_SUPPLIED DATA_
*****
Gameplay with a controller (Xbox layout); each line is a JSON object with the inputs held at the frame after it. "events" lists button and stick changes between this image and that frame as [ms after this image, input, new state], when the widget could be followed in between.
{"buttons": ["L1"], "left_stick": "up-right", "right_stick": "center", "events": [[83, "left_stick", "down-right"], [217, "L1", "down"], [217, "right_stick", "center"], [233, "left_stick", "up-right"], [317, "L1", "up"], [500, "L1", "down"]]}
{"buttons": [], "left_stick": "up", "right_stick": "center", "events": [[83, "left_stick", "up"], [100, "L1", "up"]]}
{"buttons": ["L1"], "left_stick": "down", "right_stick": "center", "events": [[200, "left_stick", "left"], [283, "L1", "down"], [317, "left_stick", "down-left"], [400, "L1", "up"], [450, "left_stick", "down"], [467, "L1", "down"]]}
*****
_EXERCISE GOAL_
Find the string "down" in the data. Report each line it appears in.

_TASK ANSWER_
{"buttons": ["L1"], "left_stick": "up-right", "right_stick": "center", "events": [[83, "left_stick", "down-right"], [217, "L1", "down"], [217, "right_stick", "center"], [233, "left_stick", "up-right"], [317, "L1", "up"], [500, "L1", "down"]]}
{"buttons": ["L1"], "left_stick": "down", "right_stick": "center", "events": [[200, "left_stick", "left"], [283, "L1", "down"], [317, "left_stick", "down-left"], [400, "L1", "up"], [450, "left_stick", "down"], [467, "L1", "down"]]}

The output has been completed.